Der Begriff der Bader-Befreiung ist – mit zusätzlichem Vokal – in der deutschen Geschichte bereits besetzt, dabei wäre er – ohne Personen gleichsetzen zu wollen – auch am Freitagabend nicht unangebracht gewesen. Auch und gerade weil es chaotisch und unorganisiert ablief – genau wie das historische Ereignis vor 35 Jahren. Freilich wäre unsinnig, den Heimsieg gegen Heidenheim der Tatsache zuzuschreiben, dass sich der FCN am Vortag seines Sportvorstands entledigt hatte. Es war jedoch dennoch eine gelöstere Stimmung im Stadion greifbar. Ein wenig Druck schien schon entwichen aus dem Kessel. Druck, der sich in der 87. Minute in Jubel entlud.

In dieser Minute setzte sich Niclas Füllkrug auf der linken Außenbahn gegen Robert Strauß durch, flankte nach innen auf Jan Polak. Der Kapitän des FCN nahm den Ball mit der Brust an, ließ den Ball so abtropfen, dass er ihn volley nehmen und ins Tor wuchten konnte. Es war das 3:2 und der Schlusspunkt eines wilden Fußballspiels, eines Spektakels. Spektakel, für das der FCN in der Saison 2015/16 zu stehen scheint. Vierzehn Tore fielen in den zwei Spielen mit Club-Beteiligung, genauso viele wie in den zehn bisher absolvierten Zweitligaspielen ohne den FCN.

Daran ist zum einen sicherlich die deutlich verbesserte Offensive des FCN Schuld. Sechs Tore nach zwei Spielen, damit hatte man nach der sehr torarmen Vorbereitung mit fünf Toren in fünf Spielen nicht unbedingt rechnen können. Den größten Anteil an dieser offensiven Verbesserung hatte gegen Heidenheim Danny Blum. Der 24-Jährige war quasi überall zu finden, schlug alle Standards, warf sich in unzählige Zweikämpfe, erzielte das 1:0 selbst und war für das 2:1, ein Eigentor der Gäste, hauptsächlich verantwortlich. In Sachen Einsatz stand ihm sein Sturmpartner Guido Burgstaller nicht nach, lediglich im Abschluss war Blum effektiver gewesen.

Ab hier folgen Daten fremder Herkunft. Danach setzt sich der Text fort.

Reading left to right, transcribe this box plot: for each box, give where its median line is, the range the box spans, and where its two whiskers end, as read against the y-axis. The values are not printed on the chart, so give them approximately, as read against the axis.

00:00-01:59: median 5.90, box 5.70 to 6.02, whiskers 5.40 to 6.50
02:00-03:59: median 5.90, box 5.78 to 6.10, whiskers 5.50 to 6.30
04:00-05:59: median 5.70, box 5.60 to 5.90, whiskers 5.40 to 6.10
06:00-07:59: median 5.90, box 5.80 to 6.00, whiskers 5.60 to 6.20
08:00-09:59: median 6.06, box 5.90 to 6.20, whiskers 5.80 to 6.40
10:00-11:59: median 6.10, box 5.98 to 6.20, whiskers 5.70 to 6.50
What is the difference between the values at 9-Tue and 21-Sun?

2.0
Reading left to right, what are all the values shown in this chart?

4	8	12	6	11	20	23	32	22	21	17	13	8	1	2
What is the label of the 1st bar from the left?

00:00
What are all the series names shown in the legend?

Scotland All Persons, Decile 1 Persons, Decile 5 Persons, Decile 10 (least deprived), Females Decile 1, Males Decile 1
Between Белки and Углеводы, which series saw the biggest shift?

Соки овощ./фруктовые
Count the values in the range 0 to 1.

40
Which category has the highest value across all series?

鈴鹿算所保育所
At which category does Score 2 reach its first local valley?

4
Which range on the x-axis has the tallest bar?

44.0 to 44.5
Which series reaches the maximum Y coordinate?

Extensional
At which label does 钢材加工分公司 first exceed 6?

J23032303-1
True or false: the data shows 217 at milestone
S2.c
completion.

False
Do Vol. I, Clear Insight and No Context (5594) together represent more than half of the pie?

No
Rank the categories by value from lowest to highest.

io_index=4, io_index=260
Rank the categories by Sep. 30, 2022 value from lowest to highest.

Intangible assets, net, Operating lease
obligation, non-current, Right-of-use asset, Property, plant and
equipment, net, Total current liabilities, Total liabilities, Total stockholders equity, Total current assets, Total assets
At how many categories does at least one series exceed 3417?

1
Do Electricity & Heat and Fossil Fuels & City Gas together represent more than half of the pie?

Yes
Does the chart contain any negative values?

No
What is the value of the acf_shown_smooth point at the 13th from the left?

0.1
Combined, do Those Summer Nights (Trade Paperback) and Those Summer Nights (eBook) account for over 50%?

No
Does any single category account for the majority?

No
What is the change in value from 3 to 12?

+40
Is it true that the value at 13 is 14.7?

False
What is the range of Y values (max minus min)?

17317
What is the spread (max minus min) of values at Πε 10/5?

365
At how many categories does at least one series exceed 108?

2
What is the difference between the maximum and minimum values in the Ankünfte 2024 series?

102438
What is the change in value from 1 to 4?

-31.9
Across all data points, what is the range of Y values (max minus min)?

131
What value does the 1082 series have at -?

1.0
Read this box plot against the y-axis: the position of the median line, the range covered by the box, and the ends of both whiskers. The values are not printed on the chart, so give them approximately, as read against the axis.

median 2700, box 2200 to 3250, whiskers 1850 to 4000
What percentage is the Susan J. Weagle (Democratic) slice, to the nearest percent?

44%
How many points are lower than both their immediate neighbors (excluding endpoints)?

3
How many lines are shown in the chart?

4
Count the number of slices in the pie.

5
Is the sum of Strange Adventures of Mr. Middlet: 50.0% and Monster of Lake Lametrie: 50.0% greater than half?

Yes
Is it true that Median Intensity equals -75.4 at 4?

Jener Einsatz ist es auch, den man bei allen Clubspielern hervorheben muss. Die Präsenz in den Zweikämpfen war es, die den FCN ins Spiel kommen hatte lassen, 56% der Duelle in der Anfangsviertelstunde wurde gewonnen, der FC Heidenheim durchaus beeindruckt. Doch mit dem Führungstreffer durch Blum auf Vorlage von Burgstaller ging jener Schwung und jene Aggressivität verloren und es stellte sich jenes oben erwähnte Chaos ein, das vor allem die Defensive befiel. Immer wieder leisteten sich die Spieler in der Abwehr eklatante Aussetzer.

Dabei waren es nicht die Außenverteidiger, Miso Brecko und Niklas Stark, die Probleme bereiteten, obwohl sie entweder noch nie mit der Mannschaft oder noch nie auf der Position gespielt hatten, sondern mit Thorsten Kirschbaum, Even Hovland und Ondrej Petrak die eigentlich im Abwehrverbund gesetzten. Kirschbaum machte bei beiden Gegentreffern keine gute Figur; vor dem 1:1 packte er die Raphael-Schäfer-Gedächtnisfaust aus, beim 2:2 ließ er sich von einem Kunstschuss von Morabit überraschen. Hovland wirkte seltsam fahrig mit vielen Stellungs- und Abspielfehlern. Petrak lieferte Morabit vor dessen 2:2 nur Begleitschutz und verlor insgesamt sehr viele Zweikämpfe.

Solange jene individuellen Fehler in der Defensive aber nicht abgestellt werden, solange muss die Offensive ihre Torquote von drei Toren pro Spiel beibehalten. Dies kann jedoch nicht im Sinne des Trainers und auch des Nervenkostüms der Zuschauer sein. Daher muss Trainer Weiler nun in den kommenden zehn spielfreien Tagen aktiv und intensiv am Defensivverbund arbeiten. Ansonsten heißt es in Aalen einmal mehr: „Pokal ist nur einmal im Jahr“.